> **Task prompt**: From the first line down to the one containing "3.0 Fire Management Objectives", reproduce the entries below exactly and leave out the pictures.

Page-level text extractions
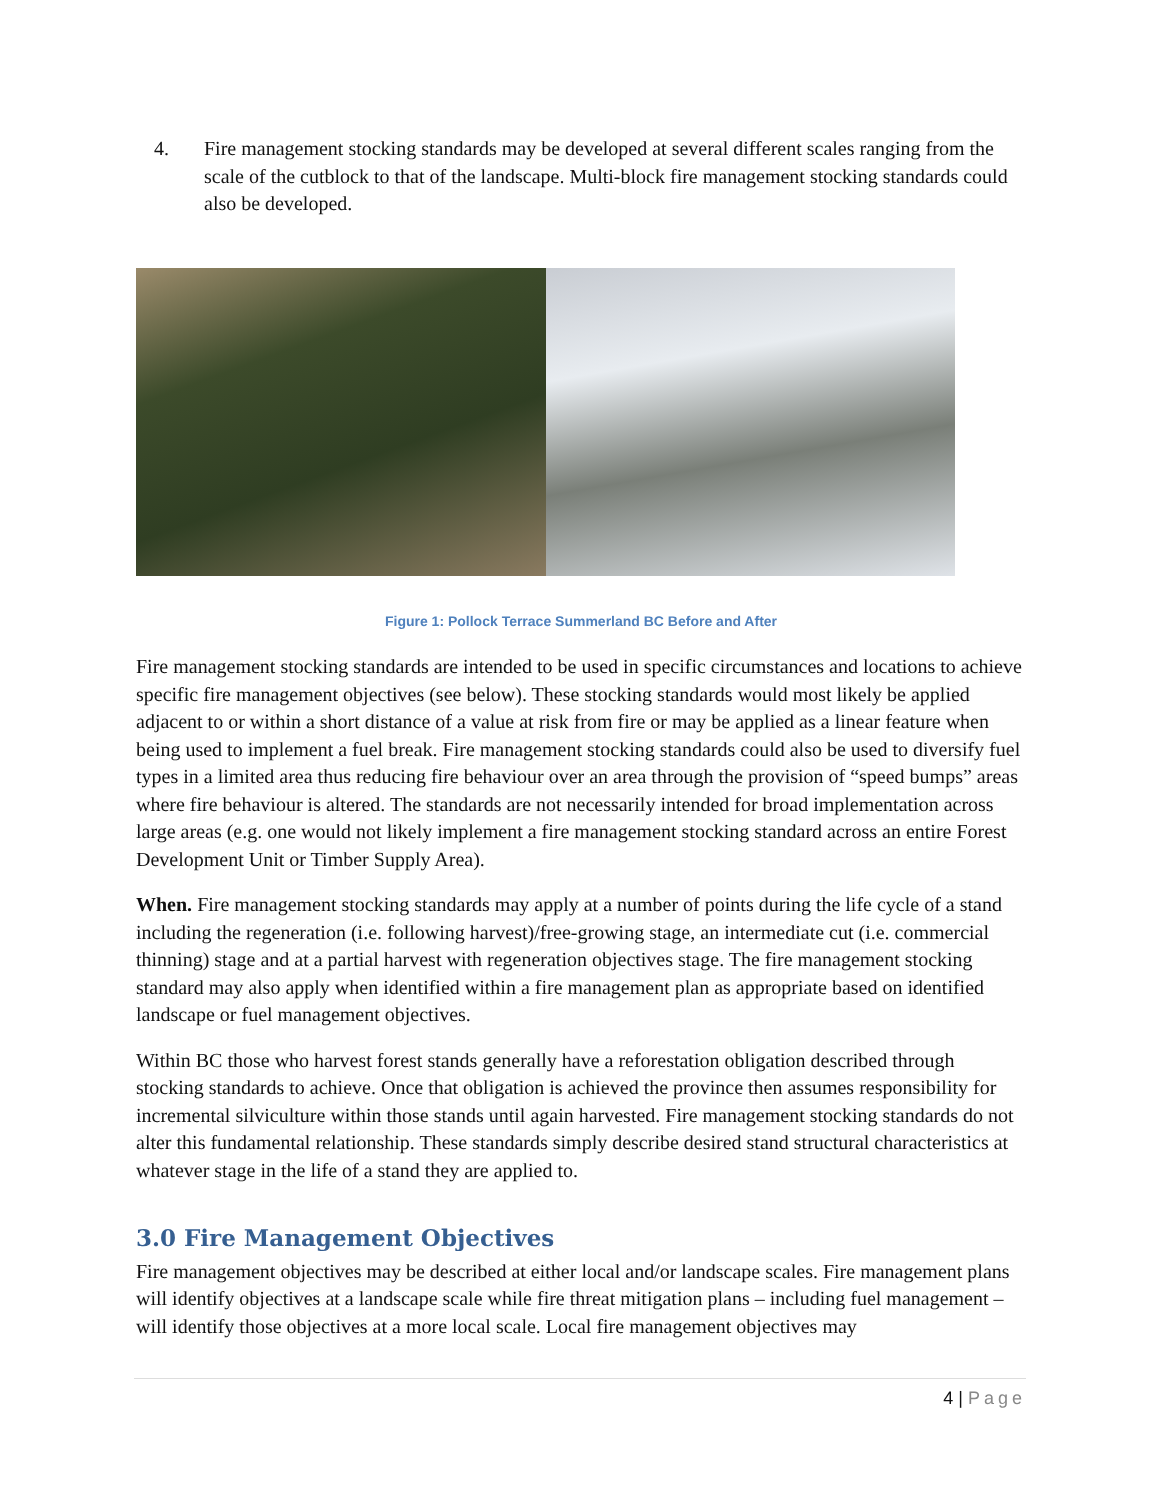4. Fire management stocking standards may be developed at several different scales ranging from the scale of the cutblock to that of the landscape. Multi-block fire management stocking standards could also be developed.
Figure 1: Pollock Terrace Summerland BC Before and After
Fire management stocking standards are intended to be used in specific circumstances and locations to achieve specific fire management objectives (see below). These stocking standards would most likely be applied adjacent to or within a short distance of a value at risk from fire or may be applied as a linear feature when being used to implement a fuel break. Fire management stocking standards could also be used to diversify fuel types in a limited area thus reducing fire behaviour over an area through the provision of “speed bumps” areas where fire behaviour is altered. The standards are not necessarily intended for broad implementation across large areas (e.g. one would not likely implement a fire management stocking standard across an entire Forest Development Unit or Timber Supply Area).
When. Fire management stocking standards may apply at a number of points during the life cycle of a stand including the regeneration (i.e. following harvest)/free-growing stage, an intermediate cut (i.e. commercial thinning) stage and at a partial harvest with regeneration objectives stage. The fire management stocking standard may also apply when identified within a fire management plan as appropriate based on identified landscape or fuel management objectives.
Within BC those who harvest forest stands generally have a reforestation obligation described through stocking standards to achieve. Once that obligation is achieved the province then assumes responsibility for incremental silviculture within those stands until again harvested. Fire management stocking standards do not alter this fundamental relationship. These standards simply describe desired stand structural characteristics at whatever stage in the life of a stand they are applied to.
3.0 Fire Management Objectives
Fire management objectives may be described at either local and/or landscape scales. Fire management plans will identify objectives at a landscape scale while fire threat mitigation plans – including fuel management – will identify those objectives at a more local scale. Local fire management objectives may
4 | Page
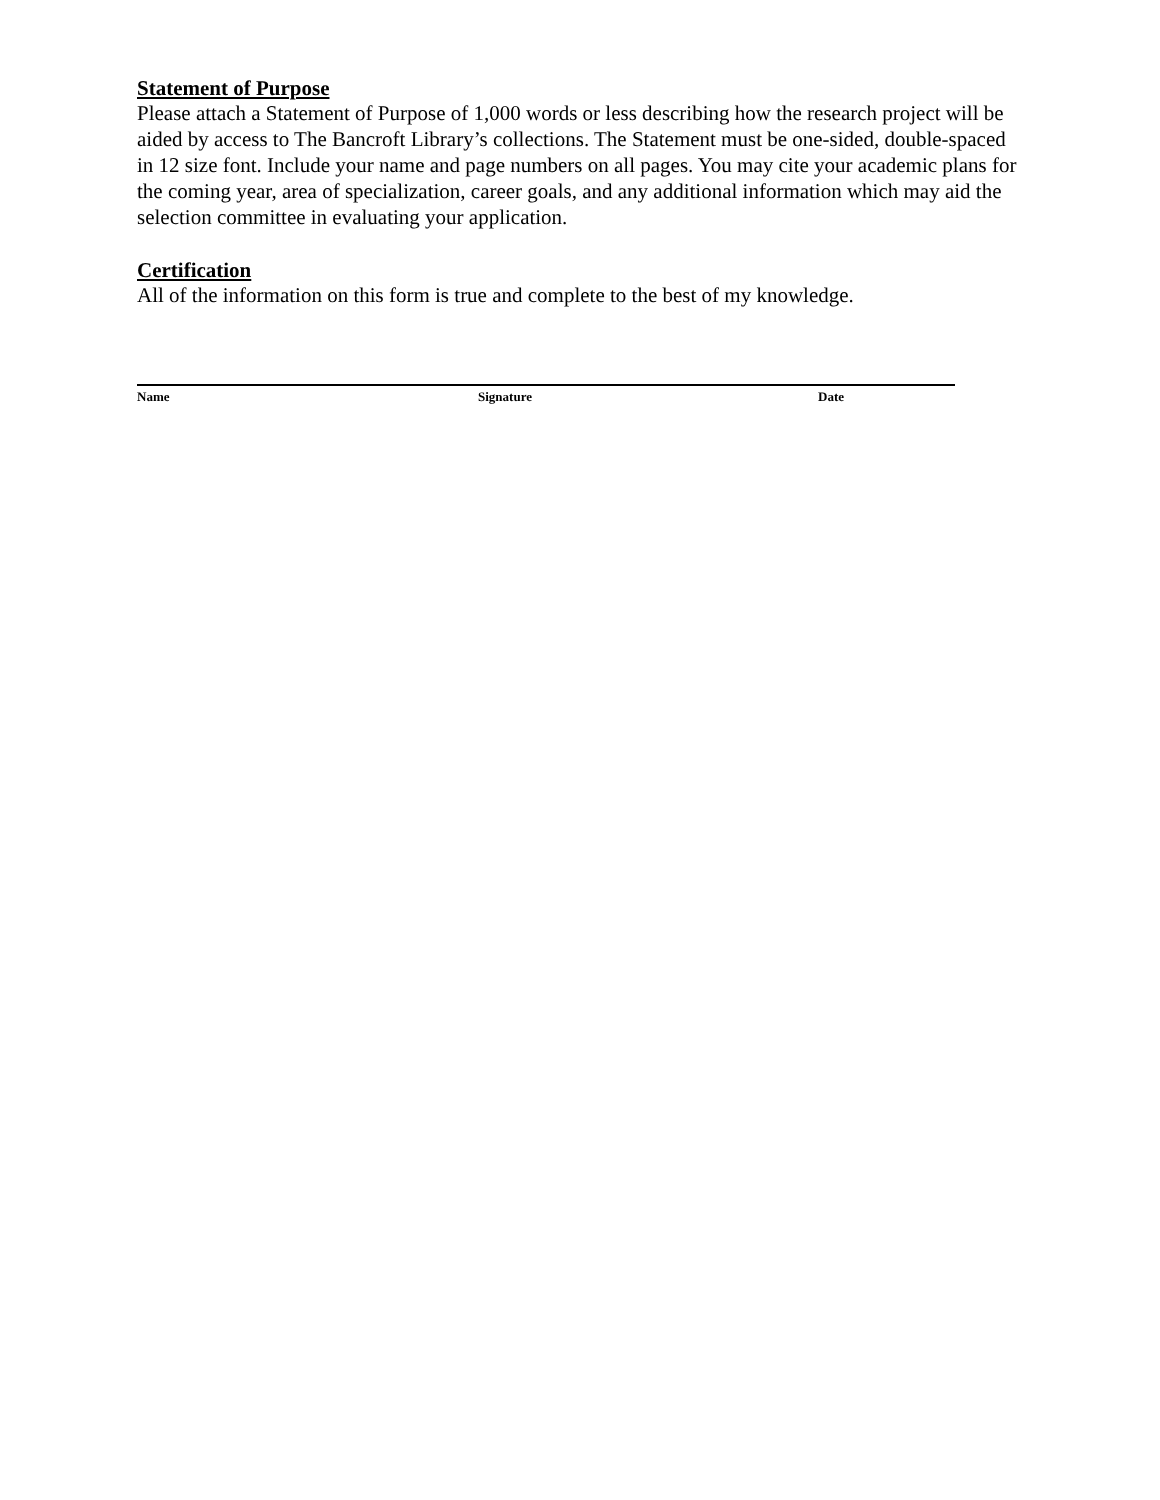Statement of Purpose
Please attach a Statement of Purpose of 1,000 words or less describing how the research project will be aided by access to The Bancroft Library’s collections. The Statement must be one-sided, double-spaced in 12 size font. Include your name and page numbers on all pages. You may cite your academic plans for the coming year, area of specialization, career goals, and any additional information which may aid the selection committee in evaluating your application.
Certification
All of the information on this form is true and complete to the best of my knowledge.
Name Signature Date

> **Reply to the exercise**:
4. Fire management stocking standards may be developed at several different scales ranging from the scale of the cutblock to that of the landscape. Multi-block fire management stocking standards could also be developed.
Figure 1: Pollock Terrace Summerland BC Before and After
Fire management stocking standards are intended to be used in specific circumstances and locations to achieve specific fire management objectives (see below). These stocking standards would most likely be applied adjacent to or within a short distance of a value at risk from fire or may be applied as a linear feature when being used to implement a fuel break. Fire management stocking standards could also be used to diversify fuel types in a limited area thus reducing fire behaviour over an area through the provision of “speed bumps” areas where fire behaviour is altered. The standards are not necessarily intended for broad implementation across large areas (e.g. one would not likely implement a fire management stocking standard across an entire Forest Development Unit or Timber Supply Area).
When. Fire management stocking standards may apply at a number of points during the life cycle of a stand including the regeneration (i.e. following harvest)/free-growing stage, an intermediate cut (i.e. commercial thinning) stage and at a partial harvest with regeneration objectives stage. The fire management stocking standard may also apply when identified within a fire management plan as appropriate based on identified landscape or fuel management objectives.
Within BC those who harvest forest stands generally have a reforestation obligation described through stocking standards to achieve. Once that obligation is achieved the province then assumes responsibility for incremental silviculture within those stands until again harvested. Fire management stocking standards do not alter this fundamental relationship. These standards simply describe desired stand structural characteristics at whatever stage in the life of a stand they are applied to.
3.0 Fire Management Objectives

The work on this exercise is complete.